Figure 11 : L’éboulement de Mahavel

L’eau peut jouer aussi un rôle dans le domaine sanitaire. Bien que connue pour les vertus curatives de certaines sources, l’eau est aussi un support et un vecteur de maladies dans certaines conditions. Lors de la crise de chikungunya à La Réunion en 2006, les moustiques vecteurs de la maladie utilisaient les points d’eau pour se reproduire, ainsi chaque zone humide était susceptible d’abriter des gîtes larvaires.

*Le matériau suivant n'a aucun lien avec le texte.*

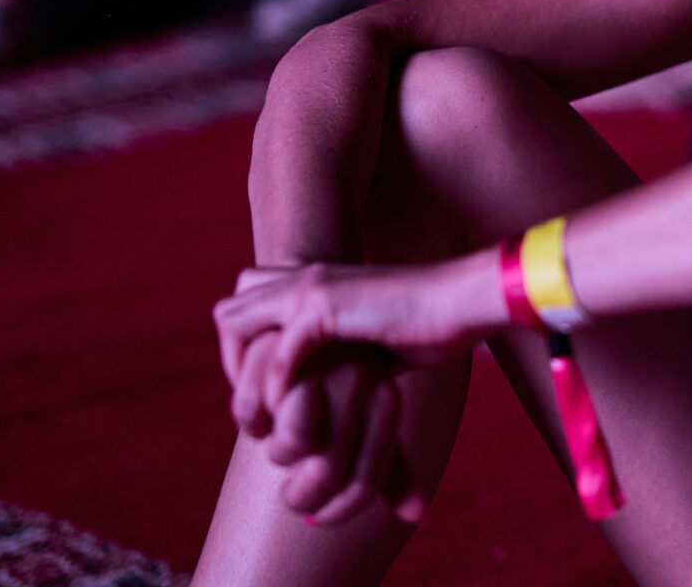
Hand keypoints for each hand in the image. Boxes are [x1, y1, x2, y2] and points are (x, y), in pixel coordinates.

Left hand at [215, 254, 502, 417]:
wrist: (464, 303)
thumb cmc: (430, 325)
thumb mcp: (371, 338)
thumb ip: (341, 349)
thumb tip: (330, 384)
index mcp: (315, 280)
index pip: (245, 301)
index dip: (245, 348)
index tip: (268, 395)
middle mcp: (305, 278)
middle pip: (227, 310)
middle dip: (232, 360)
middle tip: (259, 406)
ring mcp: (312, 288)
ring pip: (235, 323)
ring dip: (242, 374)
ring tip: (264, 415)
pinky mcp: (326, 308)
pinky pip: (276, 352)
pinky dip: (276, 387)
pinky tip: (293, 413)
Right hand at [230, 332, 427, 524]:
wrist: (292, 330)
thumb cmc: (332, 400)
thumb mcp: (370, 433)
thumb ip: (390, 473)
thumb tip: (416, 514)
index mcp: (385, 399)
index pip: (366, 482)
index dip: (340, 509)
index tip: (320, 514)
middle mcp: (359, 378)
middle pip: (326, 473)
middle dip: (300, 496)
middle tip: (292, 494)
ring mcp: (317, 361)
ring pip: (287, 447)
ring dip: (276, 455)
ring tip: (278, 438)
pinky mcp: (275, 344)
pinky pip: (253, 413)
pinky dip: (251, 422)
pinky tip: (260, 412)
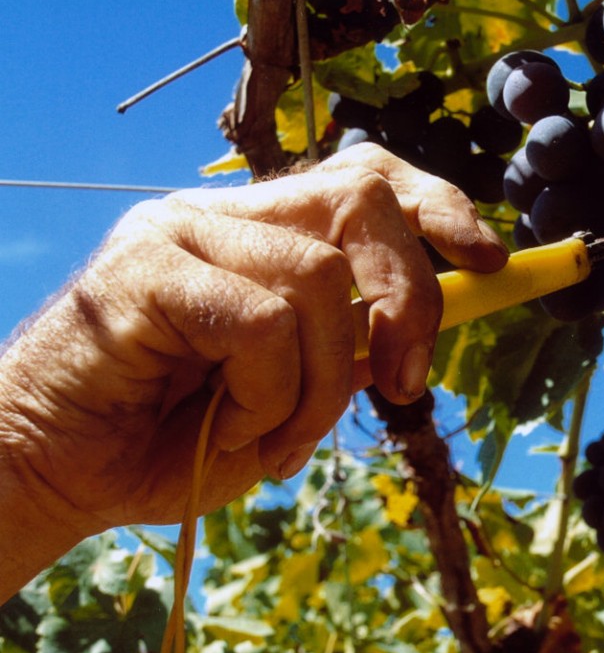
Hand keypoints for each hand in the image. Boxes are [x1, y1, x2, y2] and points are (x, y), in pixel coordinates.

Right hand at [0, 144, 506, 598]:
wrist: (65, 473)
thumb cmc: (181, 438)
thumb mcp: (292, 400)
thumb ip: (349, 358)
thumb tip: (410, 341)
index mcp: (267, 237)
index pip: (367, 179)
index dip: (439, 209)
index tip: (490, 261)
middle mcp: (228, 216)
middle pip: (362, 199)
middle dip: (410, 299)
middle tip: (406, 386)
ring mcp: (183, 232)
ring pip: (318, 277)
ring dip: (323, 383)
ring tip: (280, 437)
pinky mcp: (143, 268)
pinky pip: (260, 323)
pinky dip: (268, 395)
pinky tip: (230, 427)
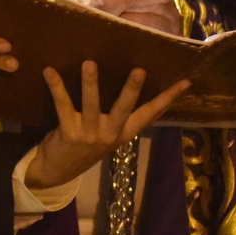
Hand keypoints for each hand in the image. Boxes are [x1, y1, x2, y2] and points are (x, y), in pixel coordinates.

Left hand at [24, 62, 189, 189]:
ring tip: (89, 63)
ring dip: (90, 83)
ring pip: (91, 105)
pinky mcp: (69, 133)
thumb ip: (122, 115)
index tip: (185, 82)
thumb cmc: (85, 144)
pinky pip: (63, 106)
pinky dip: (56, 87)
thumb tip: (138, 82)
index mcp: (123, 133)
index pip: (150, 114)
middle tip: (140, 70)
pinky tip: (50, 71)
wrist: (56, 171)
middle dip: (132, 89)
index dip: (168, 98)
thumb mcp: (109, 134)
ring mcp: (89, 135)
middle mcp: (110, 134)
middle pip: (124, 109)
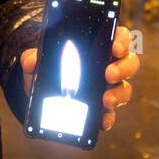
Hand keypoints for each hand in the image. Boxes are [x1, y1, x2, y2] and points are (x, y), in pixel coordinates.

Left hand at [21, 25, 138, 131]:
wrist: (42, 96)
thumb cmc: (49, 69)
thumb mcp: (39, 61)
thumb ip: (33, 57)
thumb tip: (30, 61)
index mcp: (99, 47)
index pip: (119, 37)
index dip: (122, 40)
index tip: (115, 47)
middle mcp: (110, 66)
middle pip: (129, 63)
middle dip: (122, 68)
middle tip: (108, 74)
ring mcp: (109, 89)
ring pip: (124, 89)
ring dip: (117, 95)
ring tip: (105, 100)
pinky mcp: (103, 110)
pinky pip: (112, 114)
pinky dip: (108, 118)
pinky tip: (102, 121)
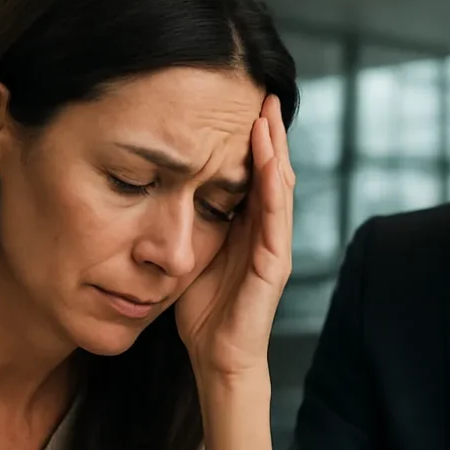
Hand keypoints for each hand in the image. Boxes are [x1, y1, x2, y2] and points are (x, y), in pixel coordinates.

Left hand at [175, 94, 294, 382]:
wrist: (215, 357)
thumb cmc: (204, 312)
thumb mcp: (194, 254)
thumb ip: (195, 223)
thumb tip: (171, 187)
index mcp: (247, 229)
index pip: (253, 175)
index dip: (252, 141)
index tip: (241, 104)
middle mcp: (266, 234)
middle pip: (272, 173)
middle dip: (269, 134)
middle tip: (262, 92)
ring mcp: (274, 248)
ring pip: (279, 188)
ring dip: (274, 150)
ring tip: (267, 113)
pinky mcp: (273, 265)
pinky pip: (275, 218)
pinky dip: (271, 185)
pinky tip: (266, 158)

Le nettoyage, la démoustication voire l’assèchement des points d’eau furent donc des priorités afin de lutter contre la propagation des maladies. Les points d’eau, lieux habituels de détente durant l’été austral se révélaient alors brutalement insalubres et furent rapidement désertés par les populations. Ainsi certains plans d’eau côtiers comme l’Etang Saint Paul, l’Etang Bois Rouge, l’Etang du Gol à La Réunion vont constituer des lieux stratégiques pour le traitement des gîtes larvaires.

47 BRGM, 2011

L’eau douce dans les espaces insulaires est donc une ressource tout à fait indispensable dont les dangers sont connus. Cependant, comme nous l’avons vu la présence de cette eau douce est conditionnée par des climats insulaires bien spécifiques.